As the report shows, 62 per cent, Australia continues to have one of the highest household rates of pet ownership in the world. Around 5.7 million of Australia’s 9.2 million households are home to a pet, with many having more than one dog, cat, fish, bird, small mammal, reptile or some other type of pet as part of the family.
More than one in ten households also keep fish (12 per cent), with an average of 8.0 fish per household. A similar proportion of households keep birds (12 per cent), with an average of 3.9 birds per household.
PetRescue is a national animal welfare charity connecting thousands of rescue pets with loving new homes every month.

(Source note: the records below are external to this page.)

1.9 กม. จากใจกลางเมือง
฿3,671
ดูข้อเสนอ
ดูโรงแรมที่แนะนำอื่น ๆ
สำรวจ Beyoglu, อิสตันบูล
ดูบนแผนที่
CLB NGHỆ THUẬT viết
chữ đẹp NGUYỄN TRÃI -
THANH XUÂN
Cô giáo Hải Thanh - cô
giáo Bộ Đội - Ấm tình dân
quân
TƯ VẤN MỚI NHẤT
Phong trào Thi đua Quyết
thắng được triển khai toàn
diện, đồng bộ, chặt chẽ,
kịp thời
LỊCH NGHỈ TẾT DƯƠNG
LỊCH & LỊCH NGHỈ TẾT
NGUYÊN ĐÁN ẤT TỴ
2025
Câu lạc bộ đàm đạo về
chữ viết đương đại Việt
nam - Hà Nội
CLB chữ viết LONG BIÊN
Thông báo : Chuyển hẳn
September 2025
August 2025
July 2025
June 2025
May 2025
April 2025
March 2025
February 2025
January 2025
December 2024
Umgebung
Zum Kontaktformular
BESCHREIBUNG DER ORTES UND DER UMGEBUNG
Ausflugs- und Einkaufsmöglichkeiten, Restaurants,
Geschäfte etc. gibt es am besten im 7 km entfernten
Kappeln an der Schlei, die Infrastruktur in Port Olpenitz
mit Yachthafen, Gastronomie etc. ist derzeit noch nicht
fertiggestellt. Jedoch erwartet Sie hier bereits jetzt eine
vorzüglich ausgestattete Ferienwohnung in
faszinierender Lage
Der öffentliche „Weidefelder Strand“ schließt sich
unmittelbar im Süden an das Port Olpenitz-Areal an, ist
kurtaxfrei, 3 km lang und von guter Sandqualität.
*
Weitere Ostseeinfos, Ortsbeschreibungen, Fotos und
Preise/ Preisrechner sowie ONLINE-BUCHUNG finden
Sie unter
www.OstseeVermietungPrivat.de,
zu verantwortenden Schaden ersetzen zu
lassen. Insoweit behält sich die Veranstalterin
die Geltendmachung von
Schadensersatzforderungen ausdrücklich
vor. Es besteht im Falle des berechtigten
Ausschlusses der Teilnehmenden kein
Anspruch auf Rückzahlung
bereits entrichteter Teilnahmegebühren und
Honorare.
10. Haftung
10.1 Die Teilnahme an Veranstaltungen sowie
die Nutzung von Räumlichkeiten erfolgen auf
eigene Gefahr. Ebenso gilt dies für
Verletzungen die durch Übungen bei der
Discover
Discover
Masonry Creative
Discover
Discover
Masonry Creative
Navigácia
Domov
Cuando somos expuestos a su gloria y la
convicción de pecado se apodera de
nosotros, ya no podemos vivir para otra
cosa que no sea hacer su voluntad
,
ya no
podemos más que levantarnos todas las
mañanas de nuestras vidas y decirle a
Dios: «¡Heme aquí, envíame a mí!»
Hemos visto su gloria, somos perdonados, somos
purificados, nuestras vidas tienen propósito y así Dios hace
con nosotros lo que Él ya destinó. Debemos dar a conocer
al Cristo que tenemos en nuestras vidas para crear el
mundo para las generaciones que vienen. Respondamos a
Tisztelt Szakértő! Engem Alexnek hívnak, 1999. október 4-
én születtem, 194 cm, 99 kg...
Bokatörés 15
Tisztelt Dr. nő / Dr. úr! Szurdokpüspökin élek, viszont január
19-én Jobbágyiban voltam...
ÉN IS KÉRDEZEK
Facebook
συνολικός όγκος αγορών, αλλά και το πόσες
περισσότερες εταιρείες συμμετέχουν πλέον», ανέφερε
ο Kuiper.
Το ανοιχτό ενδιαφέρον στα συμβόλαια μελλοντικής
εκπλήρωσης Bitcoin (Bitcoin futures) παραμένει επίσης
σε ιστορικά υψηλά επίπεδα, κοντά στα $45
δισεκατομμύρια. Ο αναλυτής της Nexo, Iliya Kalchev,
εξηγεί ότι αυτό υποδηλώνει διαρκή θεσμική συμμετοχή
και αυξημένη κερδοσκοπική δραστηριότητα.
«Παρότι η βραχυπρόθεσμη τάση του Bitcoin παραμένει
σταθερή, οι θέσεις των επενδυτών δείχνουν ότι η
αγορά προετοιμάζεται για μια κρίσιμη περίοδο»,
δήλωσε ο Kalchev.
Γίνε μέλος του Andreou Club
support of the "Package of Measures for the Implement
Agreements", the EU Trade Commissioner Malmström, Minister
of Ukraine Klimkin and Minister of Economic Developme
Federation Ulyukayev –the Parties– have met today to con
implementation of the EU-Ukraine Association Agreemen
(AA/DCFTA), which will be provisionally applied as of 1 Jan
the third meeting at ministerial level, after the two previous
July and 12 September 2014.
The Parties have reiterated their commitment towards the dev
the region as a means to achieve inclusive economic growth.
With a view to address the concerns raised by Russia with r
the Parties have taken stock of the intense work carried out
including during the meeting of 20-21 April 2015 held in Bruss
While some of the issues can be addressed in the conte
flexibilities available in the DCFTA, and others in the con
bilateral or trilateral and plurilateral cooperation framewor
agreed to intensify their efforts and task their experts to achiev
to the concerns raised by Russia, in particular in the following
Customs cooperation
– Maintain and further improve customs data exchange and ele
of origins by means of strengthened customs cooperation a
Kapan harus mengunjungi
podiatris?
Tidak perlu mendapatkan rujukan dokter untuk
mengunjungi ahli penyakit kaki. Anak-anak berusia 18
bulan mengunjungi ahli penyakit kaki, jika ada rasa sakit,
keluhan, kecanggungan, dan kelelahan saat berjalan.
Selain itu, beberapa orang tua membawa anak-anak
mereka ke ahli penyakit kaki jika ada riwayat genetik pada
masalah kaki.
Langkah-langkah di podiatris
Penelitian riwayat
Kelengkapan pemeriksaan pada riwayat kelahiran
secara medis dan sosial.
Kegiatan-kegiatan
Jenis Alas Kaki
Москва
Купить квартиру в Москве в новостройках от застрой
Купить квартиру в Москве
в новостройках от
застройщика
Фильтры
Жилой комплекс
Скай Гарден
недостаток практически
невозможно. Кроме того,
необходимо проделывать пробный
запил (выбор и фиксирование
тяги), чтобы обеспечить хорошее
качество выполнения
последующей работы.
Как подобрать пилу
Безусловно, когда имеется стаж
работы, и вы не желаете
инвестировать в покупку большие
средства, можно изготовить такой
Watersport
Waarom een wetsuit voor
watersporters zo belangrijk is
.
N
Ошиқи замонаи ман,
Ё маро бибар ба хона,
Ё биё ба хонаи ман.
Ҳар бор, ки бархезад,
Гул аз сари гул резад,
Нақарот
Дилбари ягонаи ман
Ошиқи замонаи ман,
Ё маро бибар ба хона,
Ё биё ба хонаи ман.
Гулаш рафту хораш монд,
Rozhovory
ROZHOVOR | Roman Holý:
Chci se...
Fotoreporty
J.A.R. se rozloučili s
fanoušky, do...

It’s a vital community service when you think of these sad stats:
- Every year, approximately 230,000 pets remain unclaimed in Australia’s pounds and shelters. That’s roughly 110,000 dogs and 120,000 cats left homeless each year
- On average, 40 per cent of these unclaimed pets are euthenised at the pound because homes aren’t found for them
- Almost 75 per cent of all rescue organisations in Australia are small independent rescue groups operating through a network of dedicated foster carers
As most rescue organisations have no shelter facilities for the public to visit, PetRescue provides a way for them to advertise their pets for adoption. Some also operate in isolated areas, where pets would otherwise remain unnoticed for months on end.
Insights into pet ownership in Australia
Each year, Animal Medicines Australia releases a report on pet ownership to learn more about the role pets play in our community and how that can be enhanced. Last year it uncovered a few interesting facts, including:
- The overall pet population in Australia has declined by 9 per cent since 2013 as a result of decreases in the populations of birds (down 11 per cent) and fish (down 21 per cent)
- Despite this, there were increases in the numbers of dogs (up 3 per cent) and cats (6 per cent) – although household penetration of each is stable due to growth in the number of households in Australia
- The shift towards higher-density housing in urban areas of Australia to manage population growth is the biggest current threat to pet ownership in Australia – particularly in the current environment of strict body corporate or strata rules that exclude pets in multi-dwelling developments
- Strata and body corporate regulations, accessing holiday care and managing pet responsibilities amid a busy lifestyle also remain significant blocks
- Cost has intensified as a barrier to pet ownership since 2013
Figures based on a statewide analysis of council and RSPCA data for unclaimed cats and dogs in NSW 2013.